The T300 Mk2 engine was bought in quantity by Auto Diesels Ltd of Uxbridge, manufacturers of electrical generating and compressor sets for the home and export markets. In addition, a marine engine version of the T300 Mk2 was offered from the start, complete with Norman's own design of stern gear with a feathering 10 inch propeller. This engine had no governors fitted, speed being controlled by throttle lever. Another significant user of the T300 Mk2 engine was Thomas Green & Son (Leeds) who used the T300 Mk2 engine in powered lawn mowers. Production of the T300 Mk2 continued after the company was absorbed into the Auto Diesels Braby Group, and finally finished in 1968. About 7500 T300 Mk2 engines were made.

===T600===
After WW2 a larger version of the T300 engine was developed. This new engine was twice the size (600cc) and power (6 hp at 1800rpm) of the T300, and was designated the T600 Mk1 (although a Mk2 was never produced). Development and testing started in 1945, but the first commercial engine was not produced until May 1946. The T600 is superficially similar in arrangement to the T300, but is fitted with sheet steel cowling to direct the cooling air around the cylinders, and external induction pipes.

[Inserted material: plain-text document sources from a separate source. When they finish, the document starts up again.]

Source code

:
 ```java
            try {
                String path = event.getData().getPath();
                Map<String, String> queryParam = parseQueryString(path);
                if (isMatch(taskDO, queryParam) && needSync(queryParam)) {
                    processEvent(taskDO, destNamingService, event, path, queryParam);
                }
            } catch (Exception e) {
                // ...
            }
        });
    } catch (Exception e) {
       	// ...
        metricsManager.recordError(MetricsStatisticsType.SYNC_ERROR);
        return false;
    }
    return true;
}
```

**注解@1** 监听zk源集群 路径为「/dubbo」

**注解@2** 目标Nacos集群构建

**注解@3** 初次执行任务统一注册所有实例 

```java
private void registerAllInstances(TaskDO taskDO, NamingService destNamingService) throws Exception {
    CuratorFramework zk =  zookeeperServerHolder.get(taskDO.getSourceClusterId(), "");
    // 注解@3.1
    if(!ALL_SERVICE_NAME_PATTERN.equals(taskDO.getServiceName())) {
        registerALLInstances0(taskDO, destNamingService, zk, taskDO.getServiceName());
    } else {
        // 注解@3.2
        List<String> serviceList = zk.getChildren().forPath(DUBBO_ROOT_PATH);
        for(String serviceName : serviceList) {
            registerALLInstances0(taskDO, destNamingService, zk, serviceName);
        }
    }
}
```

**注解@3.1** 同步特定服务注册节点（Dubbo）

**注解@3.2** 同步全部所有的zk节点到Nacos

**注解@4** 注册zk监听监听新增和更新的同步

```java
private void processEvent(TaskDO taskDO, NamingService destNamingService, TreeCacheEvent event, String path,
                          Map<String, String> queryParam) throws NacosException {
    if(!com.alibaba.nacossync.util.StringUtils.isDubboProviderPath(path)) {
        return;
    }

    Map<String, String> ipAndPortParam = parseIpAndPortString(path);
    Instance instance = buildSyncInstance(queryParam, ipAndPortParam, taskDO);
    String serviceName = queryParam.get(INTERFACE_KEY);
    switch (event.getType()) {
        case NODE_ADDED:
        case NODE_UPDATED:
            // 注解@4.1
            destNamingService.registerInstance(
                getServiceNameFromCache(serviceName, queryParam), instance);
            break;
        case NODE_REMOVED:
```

Magneto options and exhaust arrangements are the same as the T300, and a marine version driving a 12-inch propeller was produced. A small number of engines running on propane gas were also developed. Main customers remained Auto Diesels, and Thomas Green & Son. Production of the T600 continued after the company was absorbed into the Auto Diesels Braby Group, and finally finished in 1968. About 4250 T600 engines were made. For identification, serial numbers are preceded by the letter TL.

===1B===
A single cylinder air cooled diesel engine was sold between 1960 and 1964. It was not manufactured by Norman, but was bought-in from The Bradford Diesel Engine Co., of Shipley, Yorkshire, and badged for resale as a Norman product. This 520cc engine developed 5 hp at 1500rpm and 6 hp at 1800rpm. Only about 75 of these engines were sold.

==Other products==
Norman Engineering Co produced a variety of other products including air compressors and tyre pumps. Prototype engineering was also undertaken for Armstrong Siddeley, including engines, gearboxes and assembly of prototype products. Automobile and aircraft components were produced from the early days until at least 1939.